Transfer Printed Aesthetic Movement Tile
Aesop Fable ~ Bear and Bees
Minton Hollins Staffordshire England 1870
This spectacular Aesthetic movement Victorian transferware tile measures 6 inches square. Transfer printed in a brilliant navy blue. The tile is decorated with an Aesop Fable titled The Bear and the Bees, and illustrates the bear and beehives or bee skeps in this amusing fable:
“A bear came across a log where a swarm of bees had nested to make their honey. As he snooped around, a single little bee flew out of the log to protect the swarm. Knowing that the bear would eat all the honey, the little bee stung him sharply on the nose and flew back into the log. This flew the bear into an angry rage. He swatted at the log with his big claws, determined to destroy the nest of bees inside. This only alerted the bees and quick as a wink, the entire swarm of bees flew out of the log and began to sting the bear from head to heel. The bear saved himself by running to and diving into the nearest pond.”

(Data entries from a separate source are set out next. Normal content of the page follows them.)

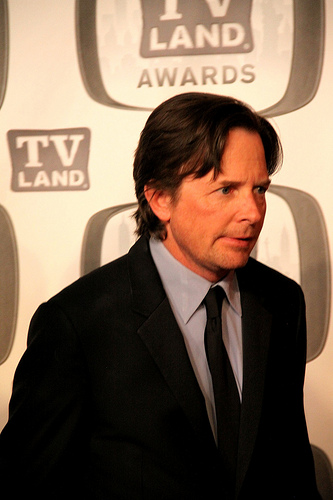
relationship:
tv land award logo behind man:
[6, 123, 95, 194] [5, 88, 315, 500]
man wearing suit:
[5, 88, 315, 500] [4, 235, 315, 500]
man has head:
[5, 88, 315, 500] [134, 95, 274, 273]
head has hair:
[134, 95, 274, 273] [129, 90, 284, 244]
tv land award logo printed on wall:
[6, 123, 95, 194] [3, 3, 332, 499]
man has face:
[5, 88, 315, 500] [200, 137, 268, 270]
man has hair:
[5, 88, 315, 500] [129, 90, 284, 244]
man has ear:
[5, 88, 315, 500] [145, 179, 171, 224]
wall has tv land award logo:
[3, 3, 332, 499] [6, 123, 95, 194]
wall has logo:
[3, 3, 332, 499] [133, 1, 267, 91]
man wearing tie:
[5, 88, 315, 500] [200, 279, 243, 465]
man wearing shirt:
[5, 88, 315, 500] [148, 233, 248, 459]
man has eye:
[5, 88, 315, 500] [221, 186, 233, 195]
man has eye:
[5, 88, 315, 500] [255, 186, 263, 193]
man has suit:
[5, 88, 315, 500] [4, 235, 315, 500]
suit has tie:
[4, 235, 315, 500] [200, 279, 243, 465]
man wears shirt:
[5, 88, 315, 500] [148, 233, 248, 459]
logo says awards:
[133, 1, 267, 91] [136, 62, 260, 87]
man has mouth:
[5, 88, 315, 500] [223, 232, 255, 247]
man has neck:
[5, 88, 315, 500] [161, 223, 226, 286]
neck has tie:
[161, 223, 226, 286] [200, 279, 243, 465]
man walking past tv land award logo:
[5, 88, 315, 500] [6, 123, 95, 194]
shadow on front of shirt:
[212, 279, 243, 337] [148, 233, 248, 459]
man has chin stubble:
[5, 88, 315, 500] [211, 247, 251, 272]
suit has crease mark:
[4, 235, 315, 500] [37, 392, 83, 460]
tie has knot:
[200, 279, 243, 465] [204, 284, 224, 320]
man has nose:
[5, 88, 315, 500] [234, 187, 261, 227]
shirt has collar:
[148, 233, 248, 459] [150, 236, 242, 323]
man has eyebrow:
[5, 88, 315, 500] [217, 176, 242, 191]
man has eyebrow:
[5, 88, 315, 500] [254, 176, 272, 189]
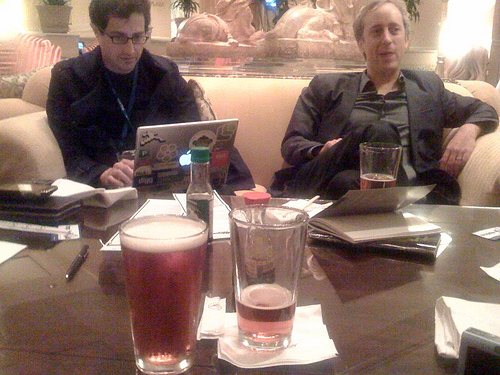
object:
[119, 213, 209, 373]
full glass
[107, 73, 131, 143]
blue lanyard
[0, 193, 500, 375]
table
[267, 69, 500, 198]
clothes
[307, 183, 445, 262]
books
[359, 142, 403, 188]
glass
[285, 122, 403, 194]
legs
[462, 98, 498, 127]
elbow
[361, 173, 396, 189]
drink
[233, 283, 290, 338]
drink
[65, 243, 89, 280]
pen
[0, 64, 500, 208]
couch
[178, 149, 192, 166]
apple icon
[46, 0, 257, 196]
man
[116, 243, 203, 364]
beverage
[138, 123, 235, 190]
stickers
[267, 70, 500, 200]
jacket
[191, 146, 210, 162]
green cap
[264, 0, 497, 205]
man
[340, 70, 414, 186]
shirt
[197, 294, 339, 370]
napkin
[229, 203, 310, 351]
glass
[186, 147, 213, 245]
condiment bottle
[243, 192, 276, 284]
condiment bottle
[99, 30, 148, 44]
eyeglasses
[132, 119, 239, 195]
laptop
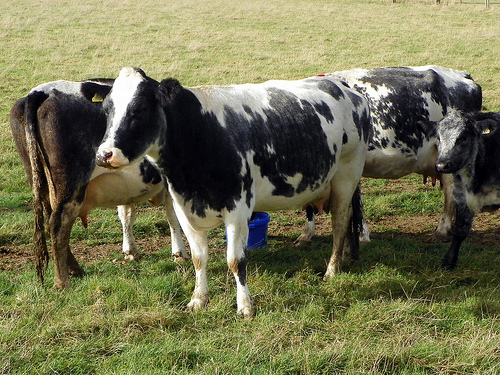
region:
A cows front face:
[81, 63, 171, 173]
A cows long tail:
[21, 97, 53, 283]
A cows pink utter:
[311, 195, 328, 214]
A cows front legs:
[166, 191, 266, 335]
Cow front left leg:
[218, 190, 262, 322]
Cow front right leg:
[173, 211, 213, 310]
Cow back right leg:
[38, 157, 83, 284]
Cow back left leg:
[313, 179, 359, 282]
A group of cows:
[0, 60, 499, 312]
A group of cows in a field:
[11, 66, 498, 319]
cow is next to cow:
[8, 79, 194, 288]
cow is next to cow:
[82, 65, 373, 322]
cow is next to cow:
[297, 63, 485, 274]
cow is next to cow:
[438, 103, 498, 270]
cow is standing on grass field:
[436, 96, 497, 275]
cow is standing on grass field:
[311, 63, 481, 276]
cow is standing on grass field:
[83, 66, 374, 324]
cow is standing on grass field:
[13, 79, 193, 290]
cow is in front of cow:
[79, 65, 376, 322]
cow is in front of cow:
[436, 101, 497, 267]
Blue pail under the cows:
[241, 208, 272, 247]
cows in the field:
[30, 40, 491, 252]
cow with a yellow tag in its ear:
[86, 92, 104, 108]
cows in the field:
[6, 35, 241, 279]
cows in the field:
[336, 33, 486, 230]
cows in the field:
[216, 63, 346, 286]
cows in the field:
[86, 59, 281, 309]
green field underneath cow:
[0, 2, 498, 373]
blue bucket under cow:
[245, 210, 280, 252]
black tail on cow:
[19, 89, 48, 290]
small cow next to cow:
[431, 105, 498, 272]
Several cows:
[7, 60, 499, 307]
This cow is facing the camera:
[77, 60, 217, 189]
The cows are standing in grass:
[27, 223, 481, 309]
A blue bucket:
[241, 209, 276, 248]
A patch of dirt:
[3, 237, 136, 261]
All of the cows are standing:
[17, 194, 498, 308]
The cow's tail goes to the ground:
[16, 93, 54, 284]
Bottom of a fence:
[397, 1, 499, 13]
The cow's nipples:
[301, 198, 338, 222]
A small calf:
[426, 108, 496, 286]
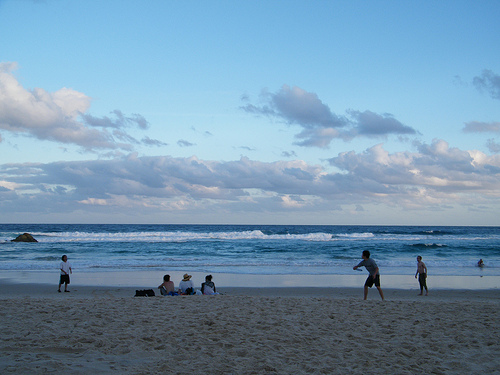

Moral: It is better to bear a single injury in silence than to bring about a thousand by reacting in anger.
The tile was part of a series, each with a fable from Aesop or Fontaine. The series contained more than 12 different illustrated tiles which would have been used to decorate a mantel or wall in baby’s nursery.
Made by Minton & Hollins. In 1845, Herbert Minton took Michael Daintry Hollins into partnership, and the tile-making side of the business became known as Minton Hollins & Co. Minton was at the forefront of a huge industry supplying the tile needs of institutions and churches, using industrial techniques for producing transfer printed and painted tiles. The firm produced tiles through the 19th century in a vast array of styles, many of them designed by leading artists such as Christopher Dresser, Walter Crane, John Moyr Smith, and William Wise. Aesop Fables tiles were made in several different styles, this being the rarest and most sought after.
The tile it is in great condition with only light chipping around the edges.